Wasser und Strom braucht jeder. Und weil das so ist, wird gezockt. Früher konnten die Kommunen nicht schnell genug verkaufen, heute wollen sie wieder Selbstversorger sein. Wie Stuttgart, das seine Energie und sein Wasser von der EnBW zurückhaben will. Da heißt es tricksen, tarnen, täuschen.

"Es hängt nichts mit nichts zusammen in dieser Energie-Welt", sagt SPD-Stadtrat Manfred Kanzleiter.
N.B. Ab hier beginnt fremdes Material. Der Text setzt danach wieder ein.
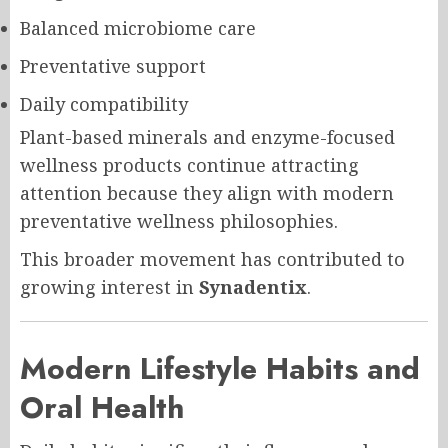
Balanced microbiome care
Preventative support
Daily compatibility
Plant-based minerals and enzyme-focused
wellness products continue attracting
attention because they align with modern
preventative wellness philosophies.
This broader movement has contributed to
growing interest in
Synadentix
.
Modern Lifestyle Habits and
Oral Health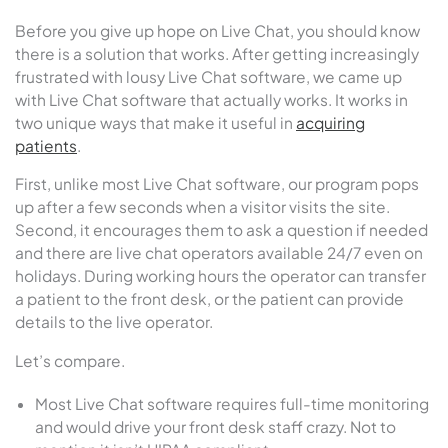
Before you give up hope on Live Chat, you should know
there is a solution that works. After getting increasingly
frustrated with lousy Live Chat software, we came up
with Live Chat software that actually works. It works in
two unique ways that make it useful in
acquiring
patients
.
First, unlike most Live Chat software, our program pops
up after a few seconds when a visitor visits the site.
Second, it encourages them to ask a question if needed
and there are live chat operators available 24/7 even on
holidays. During working hours the operator can transfer
a patient to the front desk, or the patient can provide
details to the live operator.
Let’s compare.
Most Live Chat software requires full-time monitoring
and would drive your front desk staff crazy. Not to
Die Welt, zumindest die Welt der Energie, also ein Chaos, die Preise für Trinkwasser scheinbar frei flottierend, die fürs Wassernetz irgendwie auch, nur auf dem Strom und Gas, da sitzt die Bundesnetzagentur. Aber ist ja auch egal, wo preismäßig offenbar eh das meiste frei Schnauze durch die Weltgeschichte geistert.

Die EnBW erhöht den Wasserpreis wegen gestiegener Bezugs- und Personalkosten um 9,3 Prozent, das heißt, der Kubikmeter Wasser kostete bisher 2,34 Euro und wird ab 1. August 2,56 Euro kosten. Bei Strom und Gas kann der Verbraucher wählen, welchen Anbieter er möchte, bei Wasser ist die EnBW allein zuständig. Deshalb strebt die Stadtverwaltung nun auch eine Klage an gegen den Energieversorger wegen einem vermutlichen "Missbrauch der marktbeherrschenden Stellung", so OB Schuster, und wird prompt vom Bundeskartellamt bestätigt. Der Stuttgarter Wasserpreis sei eh schon hoch, schreibt die und verweist die Sache zur Prüfung an die Landeskartellbehörde, die nun ihrerseits prüft, ob ein Preismissbrauchsverfahren eingeleitet werden soll.

Problem: die untersteht dem Finanzministerium, ist also eine Behörde des Landes und damit des Anteilseigners an der EnBW. Müsste die nicht eigentlich befangen sein, im Zwiespalt zwischen solidem Wirtschaften und dem Wohle des Bürgers? Grundsätzlich wäre es möglich, die Prüfung an das Bundeskartellamt zu übermitteln, sagt die Behörde in Bonn. "Das wäre auch der einzig richtige Weg", findet Stadtrat Kanzleiter.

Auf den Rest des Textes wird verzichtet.